Wilbert Plijnaar started his career working for Donald Duck Weekly in 1972. He wrote and illustrated several stories with characters like ‘Gus Goose’, ‘The Big Bad Wolf’ and ‘Little Hiawatha’, and illustrated numerous covers. In the mid 1970s, he moved to the weekly comic magazine ‘Eppo’ , where he and Jan van Die began writing scripts for the Sjors en Sjimmie comicstrip, modernizing the series and turning it into a success that spun a weekly magazine with the same name. Together with artist Robert van der Kroft, they restyled this classic comic by introducing contemporary themes and focusing on short gags instead of long stories. The same trio then also produced the ‘Claire’ comic series, published exclusively in the women’s magazine Flair.
In 1988, Plijnaar, together with Van Die and Van der Kroft, were awarded a ‘StrIpschappenning’ (Dutch Comics Medal) followed in 1995 by the most important Dutch comic award, ‘The Stripschapprijs’.
In 1985, Wilbert Plijnaar meets Hans Buying of the Comic House Agency, setting the grounds for a very successful collaboration. Through a span of ten years, the duo works together on dozens of animation productions per year, rapidly making Comic House one of the largest animation producers in the Netherlands. Plijnaar contributions there are as concept developer, storyboard artist, lay-out designer, background painter, and (co) director.
In 1995, he is hired by Warner Bros and moves to Hollywood to work as a story artist. Since then he contributed to animated features such as Quest for Camelot, Osmosis Jones, Jimmy Neutron Boy Genius, Three ‘Ice Age’ movies, Over the Hedge, Disney’s ‘The Princess and the Frog’, ‘Horton Hears a Who’, Despicable Me 1&2, ‘The Grinch’ and a slew of others.

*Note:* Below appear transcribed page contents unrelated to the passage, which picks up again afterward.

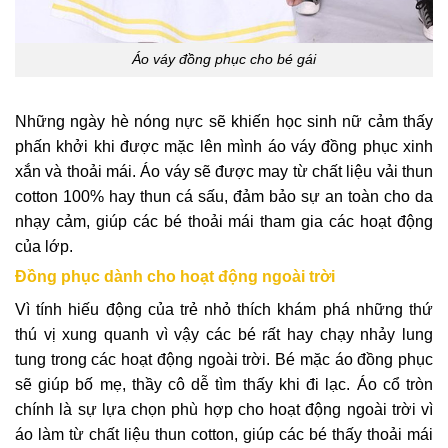
Áo váy đồng phục cho bé gái
Những ngày hè nóng nực sẽ khiến học sinh nữ cảm thấy
phấn khởi khi được mặc lên mình áo váy đồng phục xinh
xắn và thoải mái. Áo váy sẽ được may từ chất liệu vải thun
cotton 100% hay thun cá sấu, đảm bảo sự an toàn cho da
nhạy cảm, giúp các bé thoải mái tham gia các hoạt động
của lớp.
Đồng phục dành cho hoạt động ngoài trời
Vì tính hiếu động của trẻ nhỏ thích khám phá những thứ
thú vị xung quanh vì vậy các bé rất hay chạy nhảy lung
tung trong các hoạt động ngoài trời. Bé mặc áo đồng phục
sẽ giúp bố mẹ, thầy cô dễ tìm thấy khi đi lạc. Áo cổ tròn
chính là sự lựa chọn phù hợp cho hoạt động ngoài trời vì
áo làm từ chất liệu thun cotton, giúp các bé thấy thoải mái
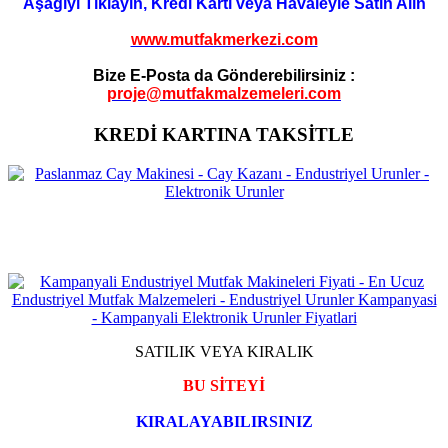
Aşağıyı Tıklayın, Kredi Kartı veya Havaleyle Satın Alın
www.mutfakmerkezi.com
Bize E-Posta da Gönderebilirsiniz :
proje@mutfakmalzemeleri.com
KREDİ KARTINA TAKSİTLE
SATILIK VEYA KIRALIK
BU SİTEYİ
KIRALAYABILIRSINIZ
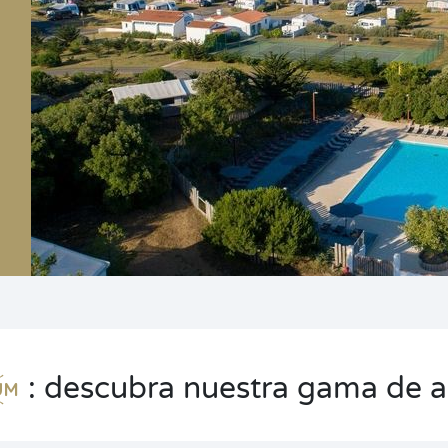
: descubra nuestra gama de a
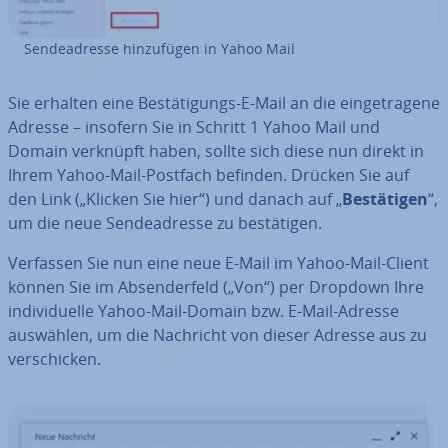
Sen­de­adres­se hin­zu­fü­gen in Yahoo Mail
Sie erhalten eine Be­stä­ti­gungs-E-Mail an die ein­ge­tra­ge­ne
Adresse – insofern Sie in Schritt 1 Yahoo Mail und
Domain verknüpft haben, sollte sich diese nun direkt in
Ihrem Yahoo-Mail-Postfach befinden. Drücken Sie auf
den Link („Klicken Sie hier“) und danach auf „
Be­stä­ti­gen
“,
um die neue Sen­de­adres­se zu be­stä­ti­gen.
Verfassen Sie nun eine neue E-Mail im Yahoo-Mail-Client
können Sie im Ab­sen­der­feld („Von“) per Dropdown Ihre
in­di­vi­du­el­le Yahoo-Mail-Domain bzw. E-Mail-Adresse
auswählen, um die Nachricht von dieser Adresse aus zu
ver­schi­cken.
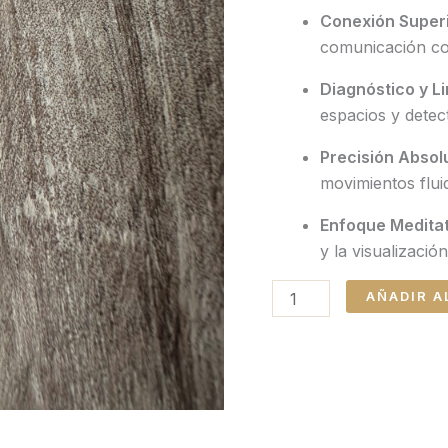
Conexión Superi
comunicación con
Diagnóstico y L
espacios y detec
Precisión Absol
movimientos fluid
Enfoque Meditat
y la visualizació
AÑADIR A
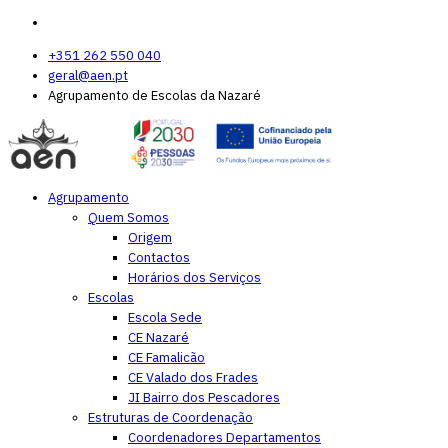
+351 262 550 040
geral@aen.pt
Agrupamento de Escolas da Nazaré
Agrupamento
Quem Somos
Origem
Contactos
Horários dos Serviços
Escolas
Escola Sede
CE Nazaré
CE Famalicão
CE Valado dos Frades
JI Bairro dos Pescadores
Estruturas de Coordenação
Coordenadores Departamentos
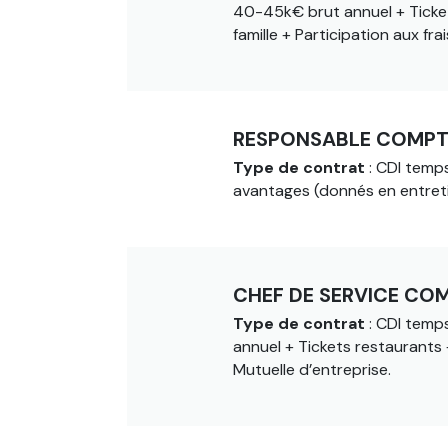
40-45k€ brut annuel + Tickets
famille + Participation aux fr
RESPONSABLE COMPTA
Type de contrat
: CDI temps
avantages (donnés en entreti
CHEF DE SERVICE COM
Type de contrat
: CDI temps
annuel + Tickets restaurants 
Mutuelle d’entreprise.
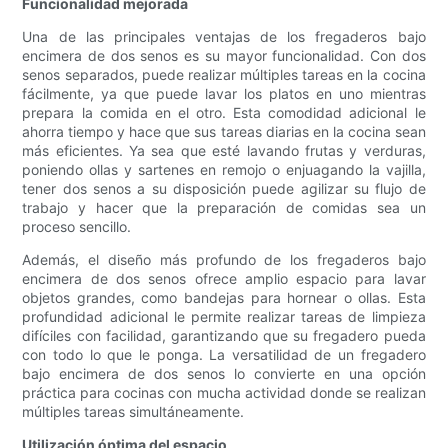
Funcionalidad mejorada
Una de las principales ventajas de los fregaderos bajo
encimera de dos senos es su mayor funcionalidad. Con dos
senos separados, puede realizar múltiples tareas en la cocina
fácilmente, ya que puede lavar los platos en uno mientras
prepara la comida en el otro. Esta comodidad adicional le
ahorra tiempo y hace que sus tareas diarias en la cocina sean
más eficientes. Ya sea que esté lavando frutas y verduras,
poniendo ollas y sartenes en remojo o enjuagando la vajilla,
tener dos senos a su disposición puede agilizar su flujo de
trabajo y hacer que la preparación de comidas sea un
proceso sencillo.
Además, el diseño más profundo de los fregaderos bajo
encimera de dos senos ofrece amplio espacio para lavar
objetos grandes, como bandejas para hornear o ollas. Esta
profundidad adicional le permite realizar tareas de limpieza
difíciles con facilidad, garantizando que su fregadero pueda
con todo lo que le ponga. La versatilidad de un fregadero
bajo encimera de dos senos lo convierte en una opción
práctica para cocinas con mucha actividad donde se realizan
múltiples tareas simultáneamente.
Utilización óptima del espacio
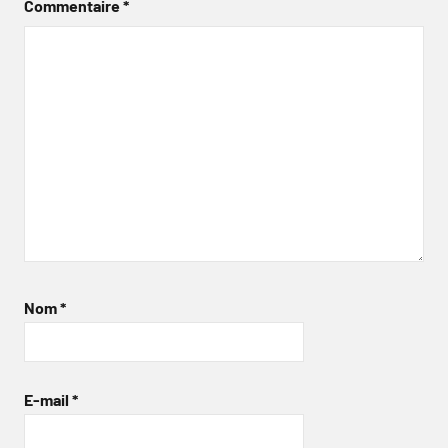
Commentaire
*
Nom
*
E-mail
*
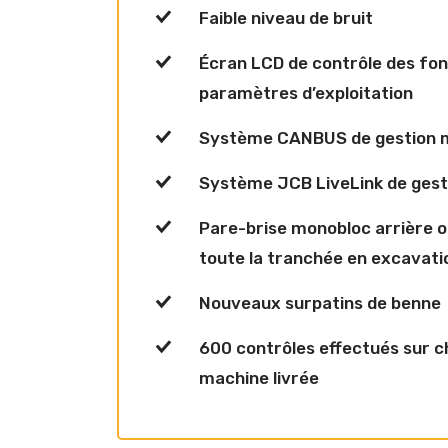
Faible niveau de bruit
Écran LCD de contrôle des fonc
paramètres d’exploitation
Système CANBUS de gestion 
Système JCB LiveLink de gest
Pare-brise monobloc arrière o
toute la tranchée en excavati
Nouveaux surpatins de benne
600 contrôles effectués sur 
machine livrée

In 2019, his biography “Rotterdammer in Hollywood” – Written by Peter de Wit ( Sigmund) appeared. The image of Plijnaar that emerges from this coffee-table book full of testimonials is of someone with an unstoppable flow of ideas and jokes, who is too much of a perfectionist to build a large body of work for himself – “The logical consequence was to contribute ideas that were worked out by others,” he tells, “so that the responsibility for the final product did not rest on my shoulders. Otherwise it never would get finished.”